Um jovem de 20 anos que estava no bar Le Constellation, em Crans-Montana, na Suíça, relatou ao The New York Times os momentos de pânico vividos durante o incêndio que matou ao menos 40 pessoas e deixou 119 feridos. O sobrevivente descreveu a rápida mudança de um ambiente de festa para uma situação de caos generalizado.
Segundo o relato de Noa Bersier, ele chegou ao bar pouco depois da virada do ano e comemorava com amigos no porão do estabelecimento. Enquanto parte do público dançava ao som de música pop, ele jogava bilhar quando percebeu sinais de perigo.
Antes do incêndio, Noa disse ter visto garçons circulando com garrafas de bebida que tinham velas e sinalizadores acesos. De acordo com a procuradora do cantão suíço de Valais, Béatrice Pilloud, essa é a principal linha de investigação: sinalizadores presos a garrafas de champanhe teriam iniciado o fogo.
Por volta de 1h30 no horário local, o jovem percebeu que o teto estava em chamas. Ele afirmou não ter visto o início do fogo, mas relatou que, em poucos instantes, as chamas se espalharam por todo o bar, tornando o ambiente rapidamente irrespirável.

Na tentativa de escapar, Noa correu em direção à escada que ligava o porão ao térreo. Muitas pessoas fizeram o mesmo, o que provocou uma aglomeração e impediu que parte do público conseguisse sair. “Você via pânico nos olhos de todos”, afirmou o sobrevivente.
Após conseguir deixar o local, ele foi levado por amigos de carro até um hospital em Sion, a cerca de meia hora dali.
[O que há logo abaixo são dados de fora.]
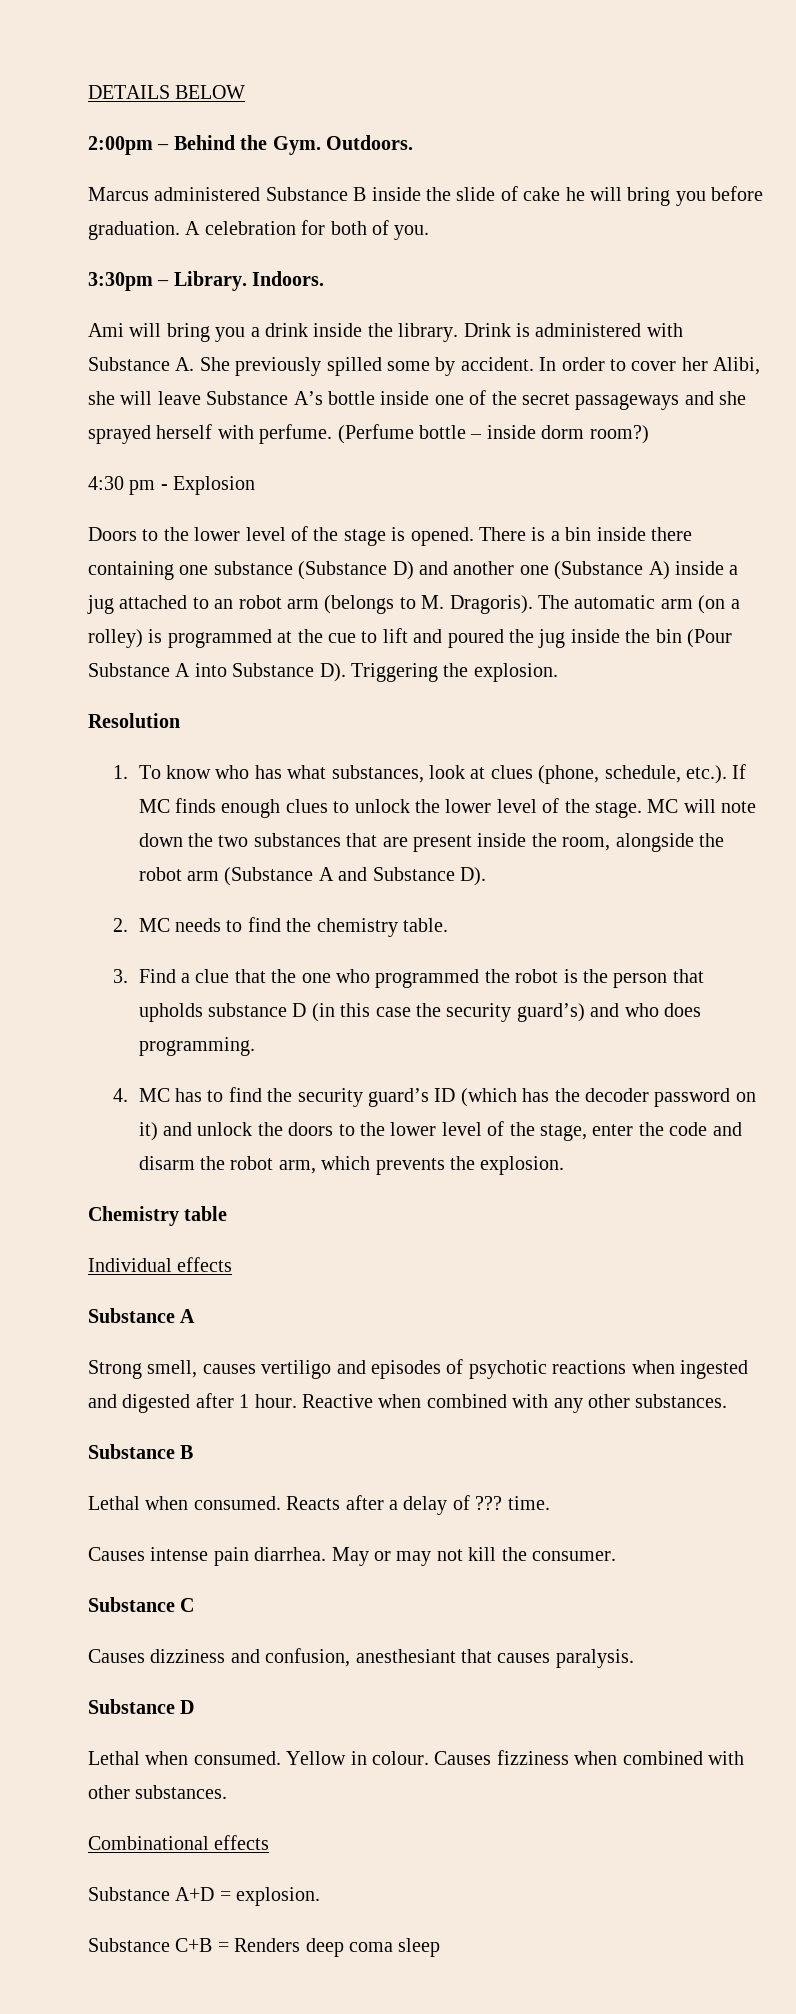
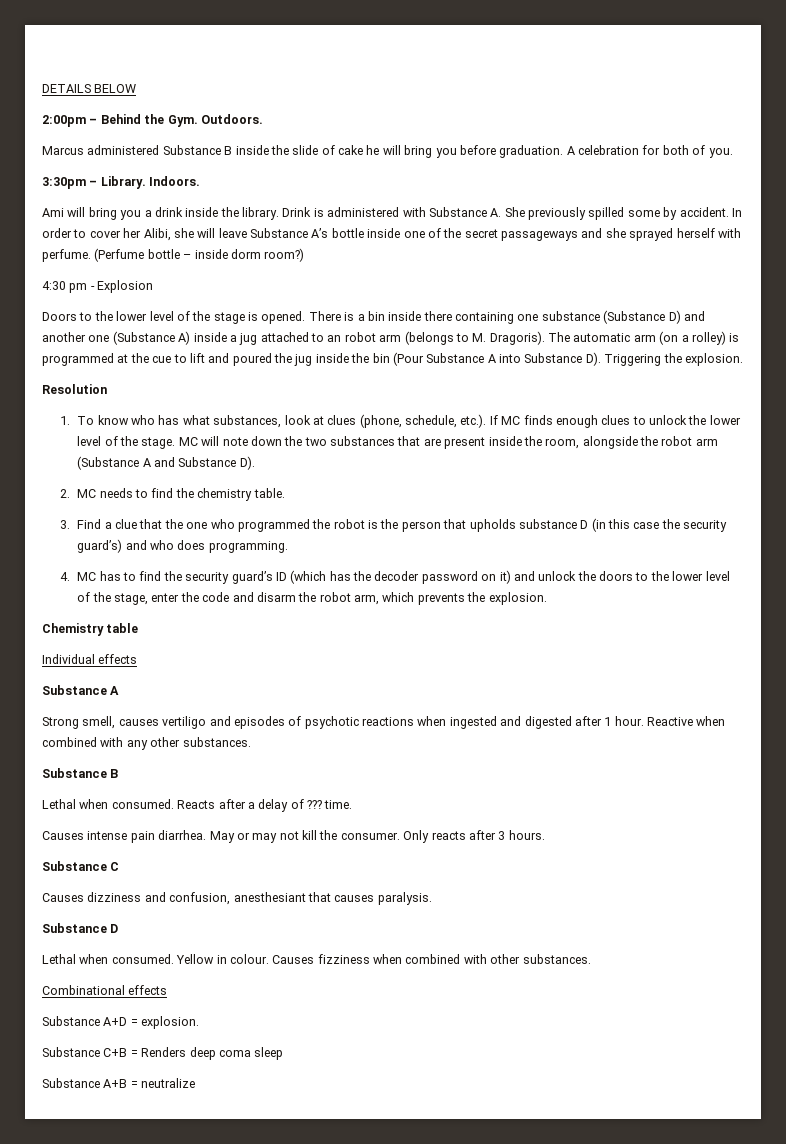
(616, 1556) none -> [403,830,545,843] Only reacts after 3 hours.
(441, 1947) none -> [42,1078,196,1088] // Substance A+B = neutralize

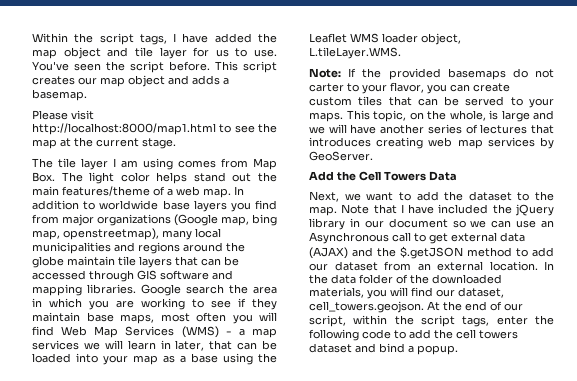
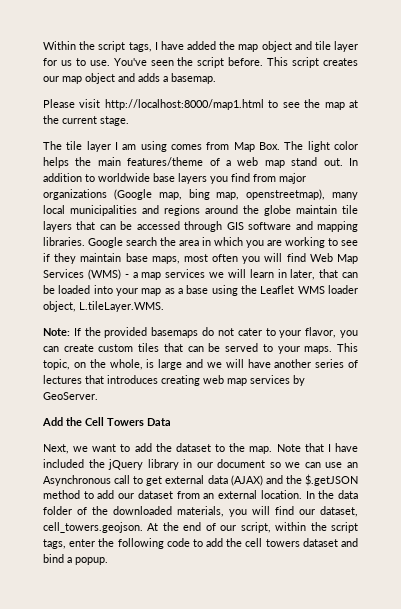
[193,172,252,182] stand out -> (69, 162) none
[203,188,231,198] map. -> [264,157,343,168] map stand out.
[309,83,344,92] carter -> [237,328,262,336] cater

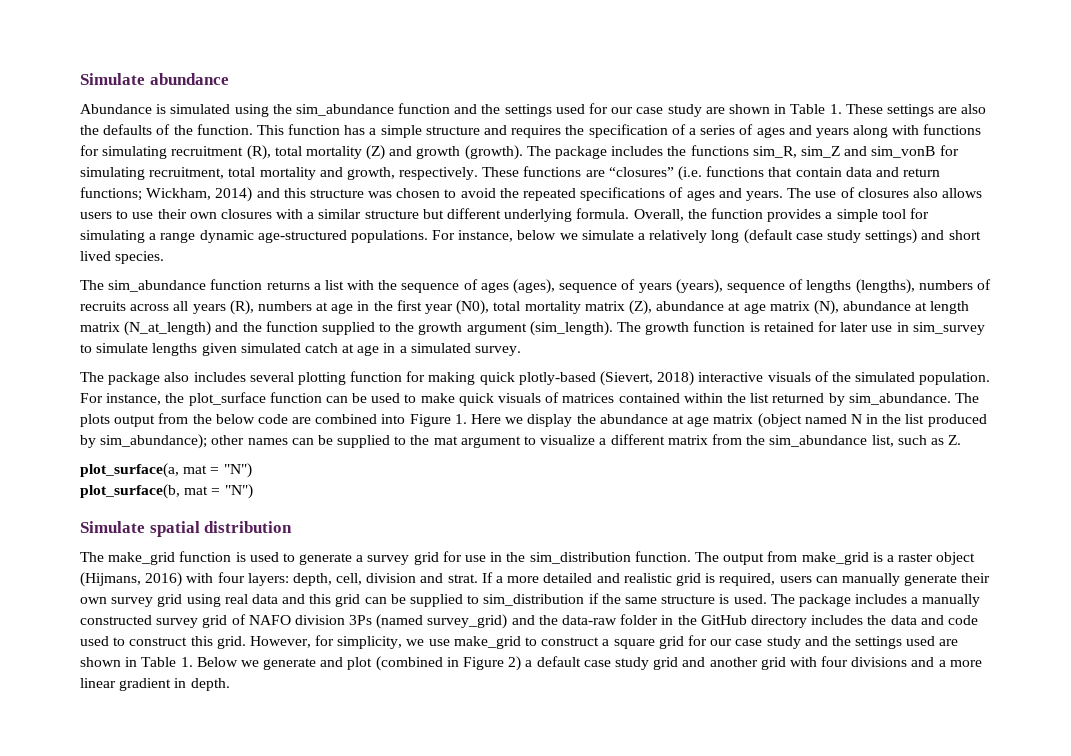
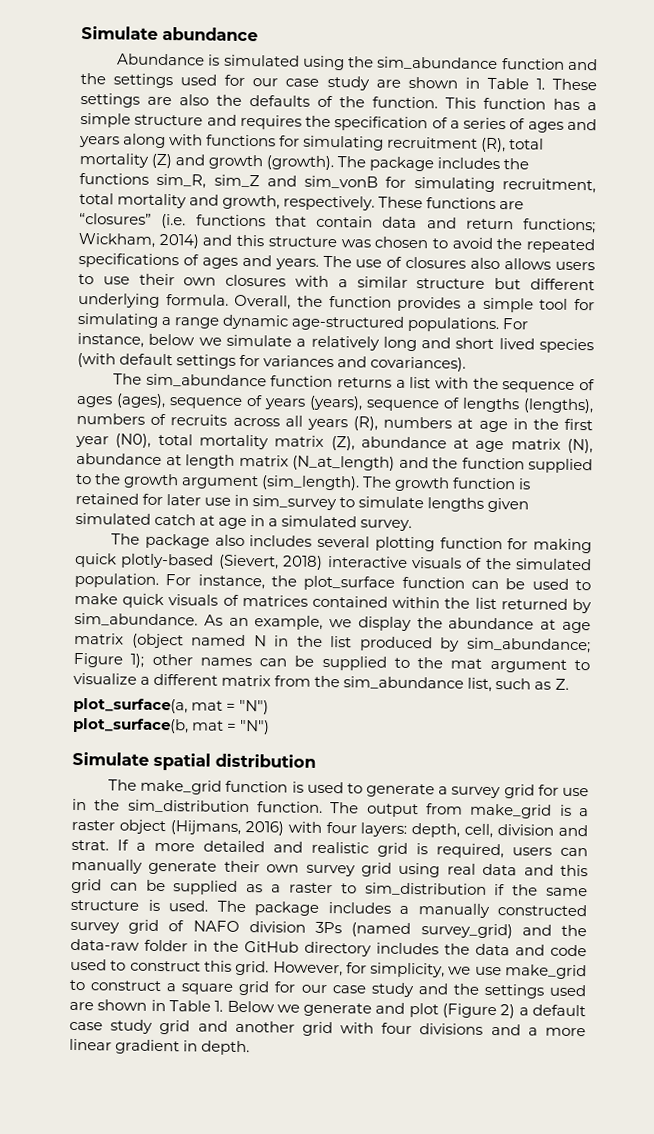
[743,229,981,244] [80,251,165,264] (default case study settings) and short lived species. -> [421,337,594,354] [77,352,467,372] and short lived species (with default settings for variances and covariances).
[954,393,979,403] [80,413,502,427] The plots output from the below code are combined into Figure 1. Here -> [203,614,324,630] As an example,
[100,434,208,449] sim_abundance); -> [465,637,591,654] [73,652,145,668] sim_abundance; Figure 1);
(464, 600) none -> [246,882,333,894] as a raster
[375,656,505,671] (combined in Figure -> [442,1003,498,1019] (Figure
Os médicos informaram que ele sofreu queimaduras em diferentes partes do corpo e precisou de atendimento imediato.
Noa contou ainda que esteve em outra boate antes de ir ao Le Constellation, mas decidiu mudar de local por achar que o primeiro espaço ainda estava vazio. “Sou muito grato por ainda estar aqui hoje”, completou.